Sedangkan di bawah pemerintahan Presiden Aoun, penggunaan hukum tersebut meningkat dengan pesat.
Aya Majzoub, seorang anggota peneliti di Human Rights Watch mengatakan, Biro Kejahatan Dunia Maya di bawah Badan Keamanan Internal Lebanon telah meningkatkan penggunaan hukum tersebut hingga 325 per sen di tahun 2015 hingga 2018.
Majzoub juga mengatakan bahwa tindakan tersebut sejatinya telah melanggar sejumlah perjanjian internasional yang telah disepakati Lebanon, termasuk Perjanjian Kovenan Internasional terkait Hak Sipil dan Politik.
“Yang lebih mengkhawatirkan adalah, jaksa penuntut umum mengatakan bahwa ia akan menginvestigasi siapa pun yang menghina presiden, sedikit berbeda dari presiden sendiri yang mengatakan bahwa ia secara pribadi dapat mengajukan tuntutan terhadap seseorang. Dengan meningkatnya penangkapan aktivis yang protes akhir-akhir ini, pernyataan tersebut dapat menghancurkan harapan bahwa para pimpinan Lebanon benar-benar peduli dan menghormati kebebasan berpendapat rakyat”, kata Majzoub, seperti dikutip dari The National.
Meski seringkali Lebanon dipandang sebagai salah satu negara Arab yang paling bebas, namun sejumlah tokoh politik dan religius negara tersebut telah banyak menggunakan dalih kejahatan fitnah dan penghinaan sebagai alat anti-kritik.
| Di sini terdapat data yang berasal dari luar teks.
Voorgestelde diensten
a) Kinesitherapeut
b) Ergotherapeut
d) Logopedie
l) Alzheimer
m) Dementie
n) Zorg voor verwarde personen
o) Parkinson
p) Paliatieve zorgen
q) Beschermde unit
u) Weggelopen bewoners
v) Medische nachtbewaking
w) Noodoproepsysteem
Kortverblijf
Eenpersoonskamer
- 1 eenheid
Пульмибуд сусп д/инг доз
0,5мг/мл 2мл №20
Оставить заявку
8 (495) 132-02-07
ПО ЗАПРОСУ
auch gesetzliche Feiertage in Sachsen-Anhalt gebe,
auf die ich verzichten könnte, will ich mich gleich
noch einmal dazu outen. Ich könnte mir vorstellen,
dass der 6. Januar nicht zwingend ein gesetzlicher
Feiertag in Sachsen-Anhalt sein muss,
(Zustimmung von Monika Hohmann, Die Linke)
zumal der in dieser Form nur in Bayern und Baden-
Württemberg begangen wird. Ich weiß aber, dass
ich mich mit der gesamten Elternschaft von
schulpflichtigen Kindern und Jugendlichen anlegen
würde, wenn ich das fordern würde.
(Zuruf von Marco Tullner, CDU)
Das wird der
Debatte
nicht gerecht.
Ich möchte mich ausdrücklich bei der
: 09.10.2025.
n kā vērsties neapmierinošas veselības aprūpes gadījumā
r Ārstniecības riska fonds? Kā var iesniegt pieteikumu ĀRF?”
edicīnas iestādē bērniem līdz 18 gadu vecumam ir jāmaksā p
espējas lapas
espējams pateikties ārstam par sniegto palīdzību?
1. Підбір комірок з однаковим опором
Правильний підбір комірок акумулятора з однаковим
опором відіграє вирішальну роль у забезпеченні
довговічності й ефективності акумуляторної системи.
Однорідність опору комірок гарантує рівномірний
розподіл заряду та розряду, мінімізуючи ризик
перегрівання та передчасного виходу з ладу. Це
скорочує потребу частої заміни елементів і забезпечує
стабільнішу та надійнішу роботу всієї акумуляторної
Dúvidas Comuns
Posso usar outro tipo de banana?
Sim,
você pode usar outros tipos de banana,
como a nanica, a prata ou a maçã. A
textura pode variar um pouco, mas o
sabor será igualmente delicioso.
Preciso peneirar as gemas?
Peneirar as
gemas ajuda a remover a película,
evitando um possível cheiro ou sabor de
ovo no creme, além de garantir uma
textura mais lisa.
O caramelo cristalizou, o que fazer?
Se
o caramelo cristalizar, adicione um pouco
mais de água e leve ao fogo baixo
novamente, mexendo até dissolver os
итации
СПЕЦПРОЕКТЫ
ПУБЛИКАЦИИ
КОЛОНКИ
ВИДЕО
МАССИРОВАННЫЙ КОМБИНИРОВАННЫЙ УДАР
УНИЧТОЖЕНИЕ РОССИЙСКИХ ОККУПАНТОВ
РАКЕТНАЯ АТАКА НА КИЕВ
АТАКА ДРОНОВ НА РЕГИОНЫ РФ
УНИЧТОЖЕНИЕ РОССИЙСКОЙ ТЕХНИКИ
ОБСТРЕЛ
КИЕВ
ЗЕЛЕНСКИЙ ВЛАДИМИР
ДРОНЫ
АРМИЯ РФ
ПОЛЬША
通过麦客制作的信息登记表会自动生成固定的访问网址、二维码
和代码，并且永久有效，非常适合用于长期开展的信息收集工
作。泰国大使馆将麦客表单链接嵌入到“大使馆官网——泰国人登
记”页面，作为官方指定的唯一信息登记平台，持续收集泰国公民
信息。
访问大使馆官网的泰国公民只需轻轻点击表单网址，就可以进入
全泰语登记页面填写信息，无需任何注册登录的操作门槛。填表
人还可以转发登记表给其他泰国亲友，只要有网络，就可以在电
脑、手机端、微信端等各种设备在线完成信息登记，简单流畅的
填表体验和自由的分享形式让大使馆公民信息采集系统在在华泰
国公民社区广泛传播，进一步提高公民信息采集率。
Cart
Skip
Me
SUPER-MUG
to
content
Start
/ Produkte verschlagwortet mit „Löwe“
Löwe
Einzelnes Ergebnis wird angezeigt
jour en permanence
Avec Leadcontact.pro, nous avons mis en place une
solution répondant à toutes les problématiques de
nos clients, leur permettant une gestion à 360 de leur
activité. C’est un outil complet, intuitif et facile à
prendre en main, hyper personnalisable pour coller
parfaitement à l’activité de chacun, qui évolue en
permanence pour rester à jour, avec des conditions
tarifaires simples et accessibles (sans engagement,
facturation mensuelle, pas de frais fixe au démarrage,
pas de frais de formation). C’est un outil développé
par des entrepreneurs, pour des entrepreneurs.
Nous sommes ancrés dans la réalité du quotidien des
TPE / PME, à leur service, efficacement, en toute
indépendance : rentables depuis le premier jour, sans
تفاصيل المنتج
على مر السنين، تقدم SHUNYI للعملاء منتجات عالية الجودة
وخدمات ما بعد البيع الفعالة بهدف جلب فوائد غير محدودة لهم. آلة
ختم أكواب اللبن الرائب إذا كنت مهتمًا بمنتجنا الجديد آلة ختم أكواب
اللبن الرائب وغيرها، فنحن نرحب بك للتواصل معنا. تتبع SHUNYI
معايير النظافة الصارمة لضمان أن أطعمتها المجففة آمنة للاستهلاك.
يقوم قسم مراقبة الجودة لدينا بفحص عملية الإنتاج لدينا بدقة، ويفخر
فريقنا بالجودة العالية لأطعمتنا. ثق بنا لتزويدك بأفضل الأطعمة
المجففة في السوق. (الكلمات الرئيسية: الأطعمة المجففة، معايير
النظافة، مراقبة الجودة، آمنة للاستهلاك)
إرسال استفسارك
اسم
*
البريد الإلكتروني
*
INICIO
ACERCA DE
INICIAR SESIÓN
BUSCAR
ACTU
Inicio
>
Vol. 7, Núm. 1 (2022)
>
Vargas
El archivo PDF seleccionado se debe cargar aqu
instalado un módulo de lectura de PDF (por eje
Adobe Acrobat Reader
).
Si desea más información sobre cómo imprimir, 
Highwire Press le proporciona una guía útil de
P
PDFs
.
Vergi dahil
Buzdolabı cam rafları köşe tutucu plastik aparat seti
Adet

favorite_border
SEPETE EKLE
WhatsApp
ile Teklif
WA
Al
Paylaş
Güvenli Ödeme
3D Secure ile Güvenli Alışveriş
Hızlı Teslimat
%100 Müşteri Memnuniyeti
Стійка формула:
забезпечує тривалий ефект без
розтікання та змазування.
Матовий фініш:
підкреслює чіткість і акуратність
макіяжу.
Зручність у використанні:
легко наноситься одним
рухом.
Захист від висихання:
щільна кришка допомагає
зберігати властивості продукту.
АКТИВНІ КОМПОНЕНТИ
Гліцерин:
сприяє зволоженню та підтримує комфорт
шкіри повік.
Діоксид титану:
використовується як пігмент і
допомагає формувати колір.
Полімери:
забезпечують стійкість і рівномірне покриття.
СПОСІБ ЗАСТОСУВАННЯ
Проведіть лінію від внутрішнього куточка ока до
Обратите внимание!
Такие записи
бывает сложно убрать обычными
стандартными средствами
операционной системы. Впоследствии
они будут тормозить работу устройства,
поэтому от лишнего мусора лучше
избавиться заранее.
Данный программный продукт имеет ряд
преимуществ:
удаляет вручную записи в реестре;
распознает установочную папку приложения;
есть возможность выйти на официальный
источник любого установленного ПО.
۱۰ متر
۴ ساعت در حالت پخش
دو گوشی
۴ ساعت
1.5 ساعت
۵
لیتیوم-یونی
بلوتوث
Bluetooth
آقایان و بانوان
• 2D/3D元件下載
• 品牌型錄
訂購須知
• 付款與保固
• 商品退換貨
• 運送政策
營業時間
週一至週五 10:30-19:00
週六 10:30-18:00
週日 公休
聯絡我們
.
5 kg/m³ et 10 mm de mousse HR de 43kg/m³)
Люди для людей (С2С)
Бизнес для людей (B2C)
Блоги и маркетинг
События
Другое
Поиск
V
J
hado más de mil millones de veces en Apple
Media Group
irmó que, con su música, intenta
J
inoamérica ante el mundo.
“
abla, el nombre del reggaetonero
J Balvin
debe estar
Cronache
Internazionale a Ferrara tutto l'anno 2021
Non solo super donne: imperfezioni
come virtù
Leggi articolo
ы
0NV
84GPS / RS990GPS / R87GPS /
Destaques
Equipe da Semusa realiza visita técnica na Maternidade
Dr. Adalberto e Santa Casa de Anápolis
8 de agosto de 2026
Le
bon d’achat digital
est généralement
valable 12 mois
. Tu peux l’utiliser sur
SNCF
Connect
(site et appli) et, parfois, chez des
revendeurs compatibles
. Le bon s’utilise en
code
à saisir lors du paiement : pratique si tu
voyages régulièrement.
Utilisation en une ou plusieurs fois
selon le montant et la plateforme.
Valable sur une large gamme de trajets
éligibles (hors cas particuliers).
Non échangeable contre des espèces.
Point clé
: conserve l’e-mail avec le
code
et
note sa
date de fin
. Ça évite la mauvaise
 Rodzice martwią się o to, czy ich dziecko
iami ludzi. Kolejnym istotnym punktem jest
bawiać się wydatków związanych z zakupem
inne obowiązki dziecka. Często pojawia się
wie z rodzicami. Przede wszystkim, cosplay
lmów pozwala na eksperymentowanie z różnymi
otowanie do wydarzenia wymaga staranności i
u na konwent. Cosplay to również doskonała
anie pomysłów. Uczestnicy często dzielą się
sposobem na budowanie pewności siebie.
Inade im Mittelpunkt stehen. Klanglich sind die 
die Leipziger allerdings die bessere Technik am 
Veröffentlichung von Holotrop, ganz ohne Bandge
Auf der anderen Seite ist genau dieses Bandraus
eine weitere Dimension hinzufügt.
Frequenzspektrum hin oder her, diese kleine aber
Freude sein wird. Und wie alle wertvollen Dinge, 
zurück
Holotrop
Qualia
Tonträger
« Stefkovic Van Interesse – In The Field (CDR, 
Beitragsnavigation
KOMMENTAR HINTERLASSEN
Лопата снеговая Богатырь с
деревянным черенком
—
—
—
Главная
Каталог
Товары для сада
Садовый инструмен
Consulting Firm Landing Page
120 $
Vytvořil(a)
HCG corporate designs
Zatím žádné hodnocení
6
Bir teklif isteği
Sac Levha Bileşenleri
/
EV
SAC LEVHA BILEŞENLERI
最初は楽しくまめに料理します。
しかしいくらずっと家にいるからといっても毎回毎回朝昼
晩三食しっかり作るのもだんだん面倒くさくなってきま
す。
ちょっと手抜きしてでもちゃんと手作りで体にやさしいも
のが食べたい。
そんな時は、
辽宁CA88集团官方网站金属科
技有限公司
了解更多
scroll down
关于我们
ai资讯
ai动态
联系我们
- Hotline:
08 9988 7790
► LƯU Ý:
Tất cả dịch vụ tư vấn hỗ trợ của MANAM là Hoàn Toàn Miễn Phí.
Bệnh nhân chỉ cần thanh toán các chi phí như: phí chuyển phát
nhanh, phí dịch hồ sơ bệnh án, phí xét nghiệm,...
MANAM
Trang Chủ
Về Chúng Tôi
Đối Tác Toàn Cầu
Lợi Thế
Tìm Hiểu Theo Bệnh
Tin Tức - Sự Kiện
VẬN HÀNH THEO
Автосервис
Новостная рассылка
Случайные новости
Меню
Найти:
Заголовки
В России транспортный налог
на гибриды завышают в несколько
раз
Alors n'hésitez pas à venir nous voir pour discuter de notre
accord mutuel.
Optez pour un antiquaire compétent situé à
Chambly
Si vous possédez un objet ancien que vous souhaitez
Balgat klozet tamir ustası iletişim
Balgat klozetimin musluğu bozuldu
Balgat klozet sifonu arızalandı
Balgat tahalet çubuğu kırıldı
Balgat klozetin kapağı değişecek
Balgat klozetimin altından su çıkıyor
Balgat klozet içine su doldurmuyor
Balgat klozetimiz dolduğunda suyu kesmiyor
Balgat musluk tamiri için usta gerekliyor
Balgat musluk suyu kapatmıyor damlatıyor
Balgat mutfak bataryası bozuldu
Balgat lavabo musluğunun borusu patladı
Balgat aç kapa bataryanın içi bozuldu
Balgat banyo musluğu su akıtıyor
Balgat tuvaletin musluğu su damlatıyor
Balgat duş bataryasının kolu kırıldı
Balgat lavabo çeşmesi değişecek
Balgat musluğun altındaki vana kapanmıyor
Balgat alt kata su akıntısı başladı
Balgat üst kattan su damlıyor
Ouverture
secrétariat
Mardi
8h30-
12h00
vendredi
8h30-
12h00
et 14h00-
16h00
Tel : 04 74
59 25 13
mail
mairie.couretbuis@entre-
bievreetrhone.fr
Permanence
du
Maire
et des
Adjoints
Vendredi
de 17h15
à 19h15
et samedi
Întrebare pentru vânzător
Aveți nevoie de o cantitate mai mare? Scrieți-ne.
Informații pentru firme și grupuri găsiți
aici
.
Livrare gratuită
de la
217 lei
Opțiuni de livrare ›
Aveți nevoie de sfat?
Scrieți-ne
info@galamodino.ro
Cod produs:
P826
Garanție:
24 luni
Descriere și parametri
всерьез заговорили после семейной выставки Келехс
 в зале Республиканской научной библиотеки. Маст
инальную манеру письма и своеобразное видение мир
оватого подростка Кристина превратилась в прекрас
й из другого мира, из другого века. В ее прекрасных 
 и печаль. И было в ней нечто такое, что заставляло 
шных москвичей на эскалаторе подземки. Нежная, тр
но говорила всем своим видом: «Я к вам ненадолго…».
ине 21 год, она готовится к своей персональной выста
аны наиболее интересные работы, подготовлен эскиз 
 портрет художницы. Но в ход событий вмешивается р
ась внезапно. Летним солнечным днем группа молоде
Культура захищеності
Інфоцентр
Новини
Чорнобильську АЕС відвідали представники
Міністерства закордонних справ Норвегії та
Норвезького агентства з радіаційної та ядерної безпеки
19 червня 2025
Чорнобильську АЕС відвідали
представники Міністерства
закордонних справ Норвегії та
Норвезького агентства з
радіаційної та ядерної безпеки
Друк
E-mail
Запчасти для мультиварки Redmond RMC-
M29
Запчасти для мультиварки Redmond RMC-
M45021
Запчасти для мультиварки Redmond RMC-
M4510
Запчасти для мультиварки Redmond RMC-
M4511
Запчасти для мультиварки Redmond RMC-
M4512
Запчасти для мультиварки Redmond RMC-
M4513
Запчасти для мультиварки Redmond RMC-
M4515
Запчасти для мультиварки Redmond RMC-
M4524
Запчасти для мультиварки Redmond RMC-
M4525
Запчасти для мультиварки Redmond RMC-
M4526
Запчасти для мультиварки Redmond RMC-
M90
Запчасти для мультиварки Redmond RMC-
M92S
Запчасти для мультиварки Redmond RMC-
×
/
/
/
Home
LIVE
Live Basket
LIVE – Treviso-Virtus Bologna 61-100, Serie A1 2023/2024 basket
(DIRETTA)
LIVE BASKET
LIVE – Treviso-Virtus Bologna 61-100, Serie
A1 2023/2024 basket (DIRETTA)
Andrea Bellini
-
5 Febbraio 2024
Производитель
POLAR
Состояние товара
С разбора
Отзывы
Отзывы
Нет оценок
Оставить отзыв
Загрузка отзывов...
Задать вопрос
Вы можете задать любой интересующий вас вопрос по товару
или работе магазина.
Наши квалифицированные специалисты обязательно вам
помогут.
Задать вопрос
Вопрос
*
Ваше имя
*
Kantor berita resmi Lebanon melaporkan pada tanggal 15 Juni lalu bahwa para jaksa penuntut umum telah memerintahkan agen keamanannya untuk menginvestigasi tulisan-tulisan di media sosial yang dianggap ofensif dan menghina presiden. Perintah tersebut didasarkan bahwa hukum kejahatan fitnah dan penghinaan yang dapat diberi hukuman hingga dua tahun penjara.